Who will take the pledge?
I was speaking with a group of contracting professionals earlier this week when one of them, describing a successful effort to turn around a problem contract, mentioned that he set himself a series of goals for improvement to encourage himself to strive higher.
His discussion took me back a long time ago to my work as administrator of the Office of Federal Procurement Policy. Part of my philosophy then was that if you wanted change and improvement, you could not be content to just talk about it. You had to get started actually doing something. Shortly after I became administrator, I worked with agency procurement executives to sign public pledges.
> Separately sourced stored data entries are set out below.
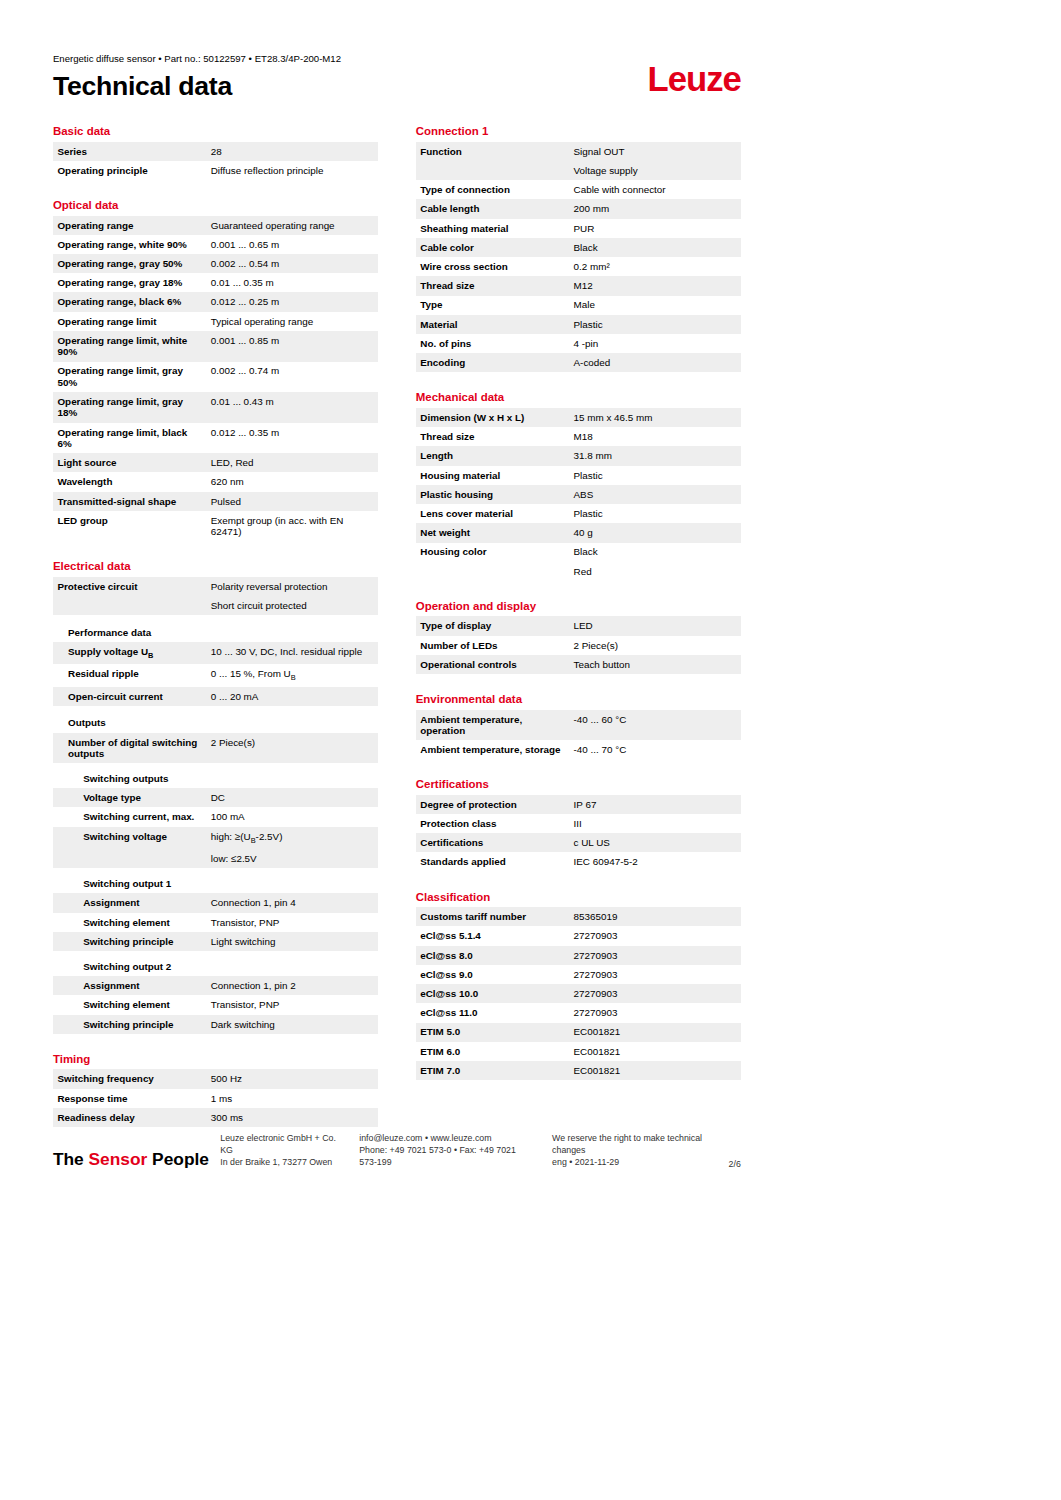Energetic diffuse sensor • Part no.: 50122597 • ET28.3/4P-200-M12
Technical data
Leuze
Basic data
| Series | 28 |
| Operating principle | Diffuse reflection principle |
Optical data
| Operating range | Guaranteed operating range |
| Operating range, white 90% | 0.001 ... 0.65 m |
| Operating range, gray 50% | 0.002 ... 0.54 m |
| Operating range, gray 18% | 0.01 ... 0.35 m |
| Operating range, black 6% | 0.012 ... 0.25 m |
| Operating range limit | Typical operating range |
| Operating range limit, white 90% | 0.001 ... 0.85 m |
| Operating range limit, gray 50% | 0.002 ... 0.74 m |
| Operating range limit, gray 18% | 0.01 ... 0.43 m |
| Operating range limit, black 6% | 0.012 ... 0.35 m |
| Light source | LED, Red |
| Wavelength | 620 nm |
| Transmitted-signal shape | Pulsed |
| LED group | Exempt group (in acc. with EN 62471) |
Electrical data
| Protective circuit | Polarity reversal protection |
| | Short circuit protected |
| Performance data |
| Supply voltage U B | 10 ... 30 V, DC, Incl. residual ripple |
| Residual ripple | 0 ... 15 %, From U B |
| Open-circuit current | 0 ... 20 mA |
| Outputs |
| Number of digital switching outputs | 2 Piece(s) |
| Switching outputs |
| Voltage type | DC |
| Switching current, max. | 100 mA |
| Switching voltage | high: ≥(U B -2.5V) |
| | low: ≤2.5V |
| Switching output 1 |
| Assignment | Connection 1, pin 4 |
| Switching element | Transistor, PNP |
| Switching principle | Light switching |
| Switching output 2 |
| Assignment | Connection 1, pin 2 |
| Switching element | Transistor, PNP |
| Switching principle | Dark switching |
Timing
| Switching frequency | 500 Hz |
| Response time | 1 ms |
| Readiness delay | 300 ms |
Connection 1
| Function | Signal OUT |
| | Voltage supply |
| Type of connection | Cable with connector |
| Cable length | 200 mm |
| Sheathing material | PUR |
| Cable color | Black |
| Wire cross section | 0.2 mm² |
| Thread size | M12 |
| Type | Male |
| Material | Plastic |
| No. of pins | 4 -pin |
| Encoding | A-coded |
Mechanical data
| Dimension (W x H x L) | 15 mm x 46.5 mm |
| Thread size | M18 |
| Length | 31.8 mm |
| Housing material | Plastic |
| Plastic housing | ABS |
| Lens cover material | Plastic |
| Net weight | 40 g |
| Housing color | Black |
| | Red |
Operation and display
| Type of display | LED |
| Number of LEDs | 2 Piece(s) |
| Operational controls | Teach button |
Environmental data
| Ambient temperature, operation | -40 ... 60 °C |
| Ambient temperature, storage | -40 ... 70 °C |
Certifications
| Degree of protection | IP 67 |
| Protection class | III |
| Certifications | c UL US |
| Standards applied | IEC 60947-5-2 |
Classification
| Customs tariff number | 85365019 |
| eCl@ss 5.1.4 | 27270903 |
| eCl@ss 8.0 | 27270903 |
| eCl@ss 9.0 | 27270903 |
| eCl@ss 10.0 | 27270903 |
| eCl@ss 11.0 | 27270903 |
| ETIM 5.0 | EC001821 |
| ETIM 6.0 | EC001821 |
| ETIM 7.0 | EC001821 |
The Sensor People
Leuze electronic GmbH + Co. KG
In der Braike 1, 73277 Owen
info@leuze.com • www.leuze.com
Phone: +49 7021 573-0 • Fax: +49 7021 573-199
We reserve the right to make technical changes
eng • 2021-11-29
2/6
There were two: for the signatory's agency to double use of the purchase card in a year, and to make past performance a significant source selection factor for some specific named procurements that were coming up.
Some thought the word "pledge" was hokey, but looking back on it, the idea of getting started by acting, not studying, was just what was needed to jumpstart the procurement reform efforts of the Clinton administration.
Fast forward to now. I have been gingerly promoting, from my outsider perch in academia, an idea for a new version of "taking the pledge," more individually oriented. The idea is that each contracting professional in the office chooses a contract through which he or she will be buying something over the next year that is the same or similar to something bought in the past. They make themselves a personal pledge – like the goals regarding the contract this contracting professional at the meeting spoke about – to find at least one way to improve the process and (hopefully) the results of the buy the next time it is done. Each employee would make his or her own pledge, and maybe write it down. (Writing down a goal has been proven to improve the chances it will be achieved.)
In the sequestration environment, it is easy for people to see themselves as passive victims, unable to influence their fates. Taking the pledge would not just be good for procurement results in government, it would also be good for the psyches of federal employees.
What do you think? Are there some buying offices – or even entire agencies? – that want to try this?